Di samping peranan politik, al-Qadhi al-Fadhil mempunyai banyak peranan penting lainnya. Ia mencatat berbagai peristiwa yang terjadi pada masa ia menjabat di pemerintahan dan catatannya itu berjumlah banyak dan menjadi rujukan bagi para sejarawan yang hidup setelahnya. Ia juga dikatakan mendirikan sebuah perguruan tinggi, Darb al-Mulukhiyah, di Kairo, dan tampaknya Abul Qasim al-Shatibi, seorang qari terkenal, menjadi salah satu pengajar utama di lembaga pendidikannya itu. Selain itu ia juga menerjuni bidang bisnis dan memiliki perniagaan di Hindia dan Maroko. Wallahu a’lam bis showab.

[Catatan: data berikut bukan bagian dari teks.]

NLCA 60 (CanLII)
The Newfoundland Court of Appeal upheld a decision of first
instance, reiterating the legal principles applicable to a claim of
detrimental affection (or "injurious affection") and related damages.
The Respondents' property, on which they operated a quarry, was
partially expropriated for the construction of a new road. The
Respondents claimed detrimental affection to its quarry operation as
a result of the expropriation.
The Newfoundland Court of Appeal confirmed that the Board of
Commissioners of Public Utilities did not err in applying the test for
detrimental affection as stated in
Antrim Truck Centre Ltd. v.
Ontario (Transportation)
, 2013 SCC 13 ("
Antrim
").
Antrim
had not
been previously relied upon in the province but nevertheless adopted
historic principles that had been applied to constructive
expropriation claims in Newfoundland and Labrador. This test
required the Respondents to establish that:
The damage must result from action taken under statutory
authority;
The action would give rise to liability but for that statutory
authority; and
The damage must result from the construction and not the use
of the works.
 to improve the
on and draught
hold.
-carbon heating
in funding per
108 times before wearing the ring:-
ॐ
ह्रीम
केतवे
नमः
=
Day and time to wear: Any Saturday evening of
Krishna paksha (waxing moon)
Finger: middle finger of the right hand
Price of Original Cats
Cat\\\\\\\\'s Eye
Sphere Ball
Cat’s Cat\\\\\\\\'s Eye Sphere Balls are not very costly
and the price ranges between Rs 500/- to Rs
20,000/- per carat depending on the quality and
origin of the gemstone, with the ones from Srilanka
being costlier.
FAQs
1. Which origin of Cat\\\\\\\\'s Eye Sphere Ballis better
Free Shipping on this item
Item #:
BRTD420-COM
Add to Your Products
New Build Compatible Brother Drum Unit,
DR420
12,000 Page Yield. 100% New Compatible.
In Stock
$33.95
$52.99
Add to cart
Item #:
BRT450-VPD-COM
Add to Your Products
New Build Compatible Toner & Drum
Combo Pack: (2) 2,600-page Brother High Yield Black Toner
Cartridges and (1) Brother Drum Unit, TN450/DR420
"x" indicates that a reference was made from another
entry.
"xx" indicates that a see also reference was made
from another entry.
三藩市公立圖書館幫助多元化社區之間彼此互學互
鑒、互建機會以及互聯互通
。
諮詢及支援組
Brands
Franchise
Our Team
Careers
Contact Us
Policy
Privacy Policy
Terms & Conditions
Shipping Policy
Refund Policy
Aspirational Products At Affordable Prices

Semoga Allah merahmati al-Qadhi al-Fadhil dan orang-orang yang seperti beliau.*/Kuala Lumpur, 25 Dzulqaidah 1432/ 23 Oktober 2011

Referensi:

Al-Abdah, Muhammad. “Sunni Revival; A Slow Trickle that Grew into a Raging River,”
dalam http://www.sunnahonline.com/ilm/seerah/0049.htm
Dajani-Shakeel, Hadia Ragheb, Al-Qadi al-Fadil: His Life and Political Career,
Michigan: The University of Michigan, Ph.D., 1972.
Imam al-Dzahabi. Ringkasan Siyar A’lam Nubala’: Biografi Sahabat, Tabi’in, Tabiut
Tabiin, dan Ulama Muslim. Jakarta: Pustaka Azzam. 2008.